Jonathan Lang wrote:
Aaron Sherman wrote:
TSa wrote:
> Miroslav Silovic wrote:
>> package Foo does FooMultiPrototypes {
>> ...
>> }
>
> I like this idea because it makes roles the central bearer of type
> information.
Type information is secondary to the proposal, but I'll run with what
you said.
This (the example, above) is a promise made by a class to meet its own
specification.
Actually, it's a promise made by a package (not a class) to meet the
specification given by a role (which can, and in this case probably
does, reside in a separate file - quite likely one heavily laced with
POD).
That's a fine thing to want to do. Not something that I was thinking of
initially, and only tangentially related, but a good idea.
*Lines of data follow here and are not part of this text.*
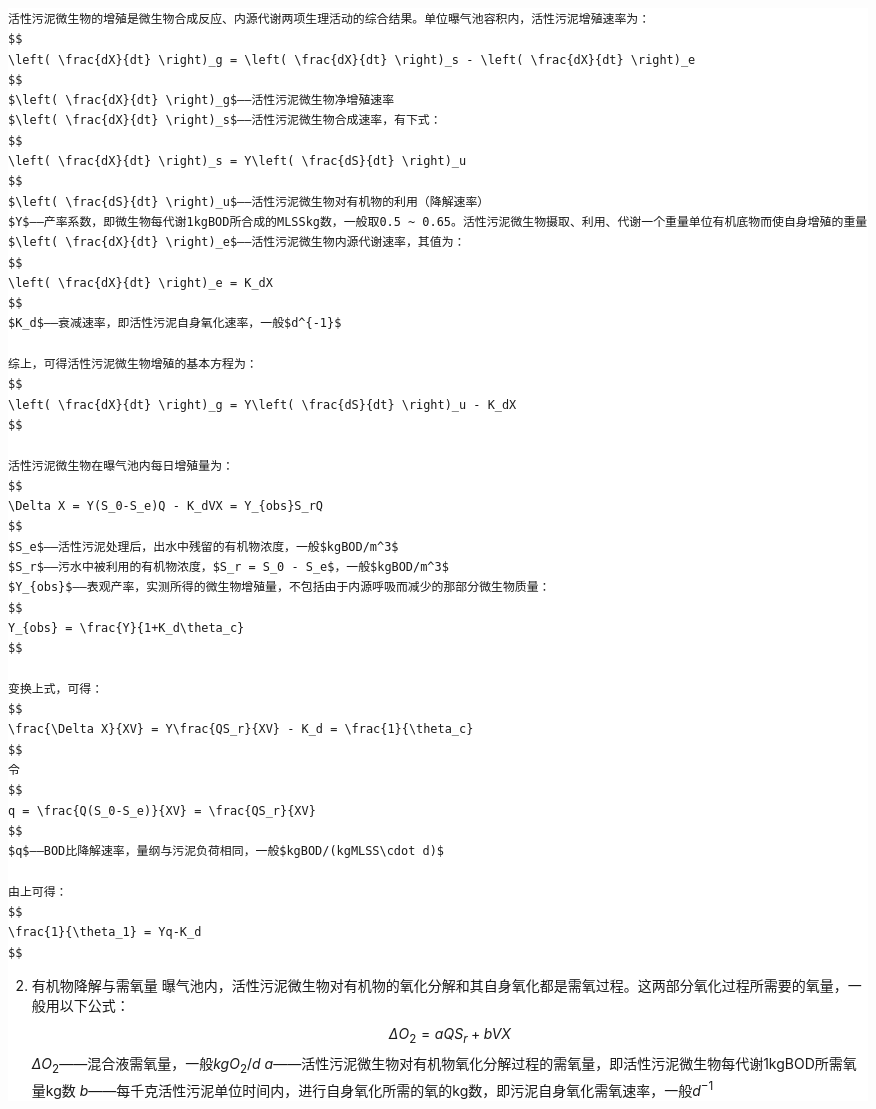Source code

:     活性污泥微生物的增殖是微生物合成反应、内源代谢两项生理活动的综合结果。单位曝气池容积内，活性污泥增殖速率为：
    $$
    \left( \frac{dX}{dt} \right)_g = \left( \frac{dX}{dt} \right)_s - \left( \frac{dX}{dt} \right)_e
    $$
    $\left( \frac{dX}{dt} \right)_g$——活性污泥微生物净增殖速率
    $\left( \frac{dX}{dt} \right)_s$——活性污泥微生物合成速率，有下式：
    $$
    \left( \frac{dX}{dt} \right)_s = Y\left( \frac{dS}{dt} \right)_u
    $$
    $\left( \frac{dS}{dt} \right)_u$——活性污泥微生物对有机物的利用（降解速率）
    $Y$——产率系数，即微生物每代谢1kgBOD所合成的MLSSkg数，一般取0.5 ~ 0.65。活性污泥微生物摄取、利用、代谢一个重量单位有机底物而使自身增殖的重量
    $\left( \frac{dX}{dt} \right)_e$——活性污泥微生物内源代谢速率，其值为：
    $$
    \left( \frac{dX}{dt} \right)_e = K_dX
    $$
    $K_d$——衰减速率，即活性污泥自身氧化速率，一般$d^{-1}$

    综上，可得活性污泥微生物增殖的基本方程为：
    $$
    \left( \frac{dX}{dt} \right)_g = Y\left( \frac{dS}{dt} \right)_u - K_dX
    $$
    
    活性污泥微生物在曝气池内每日增殖量为：
    $$
    \Delta X = Y(S_0-S_e)Q - K_dVX = Y_{obs}S_rQ
    $$
    $S_e$——活性污泥处理后，出水中残留的有机物浓度，一般$kgBOD/m^3$
    $S_r$——污水中被利用的有机物浓度，$S_r = S_0 - S_e$，一般$kgBOD/m^3$
    $Y_{obs}$——表观产率，实测所得的微生物增殖量，不包括由于内源呼吸而减少的那部分微生物质量：
    $$
    Y_{obs} = \frac{Y}{1+K_d\theta_c}
    $$

    变换上式，可得：
    $$
    \frac{\Delta X}{XV} = Y\frac{QS_r}{XV} - K_d = \frac{1}{\theta_c}
    $$
    令
    $$
    q = \frac{Q(S_0-S_e)}{XV} = \frac{QS_r}{XV}
    $$
    $q$——BOD比降解速率，量纲与污泥负荷相同，一般$kgBOD/(kgMLSS\cdot d)$

    由上可得：
    $$
    \frac{1}{\theta_1} = Yq-K_d
    $$

2. 有机物降解与需氧量
    曝气池内，活性污泥微生物对有机物的氧化分解和其自身氧化都是需氧过程。这两部分氧化过程所需要的氧量，一般用以下公式：
    $$
    \Delta O_2 = aQS_r + bVX
    $$
    $\Delta O_2$——混合液需氧量，一般$kgO_2/d$
    $a$——活性污泥微生物对有机物氧化分解过程的需氧量，即活性污泥微生物每代谢1kgBOD所需氧量kg数
    $b$——每千克活性污泥单位时间内，进行自身氧化所需的氧的kg数，即污泥自身氧化需氧速率，一般$d^{-1}$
I think you
get this for free by embedding a proto (or perhaps a "sigform") inside
of a role:
role Foo { sigform bar($baz) { ... } }
Notice the lack of export which forces this to only apply to the class
or module to which the role is applied via composition, not to a module
which imports that class or module.
Whereas:
package CORE;
use Array;
use List;
...
=item max
=inline sigform max(@items, *%adverbs) is export {...}
...docs...
would not only impose those constraints on this use of Array and List,
but on the caller of CORE (in this case any typical Perl invocation).
Both work equally well, which is sort of nice, given that I didn't think
about the first form before-hand. I think that goes a long way to
demonstrate the flexibility of Perl 6's package/module/class/role system.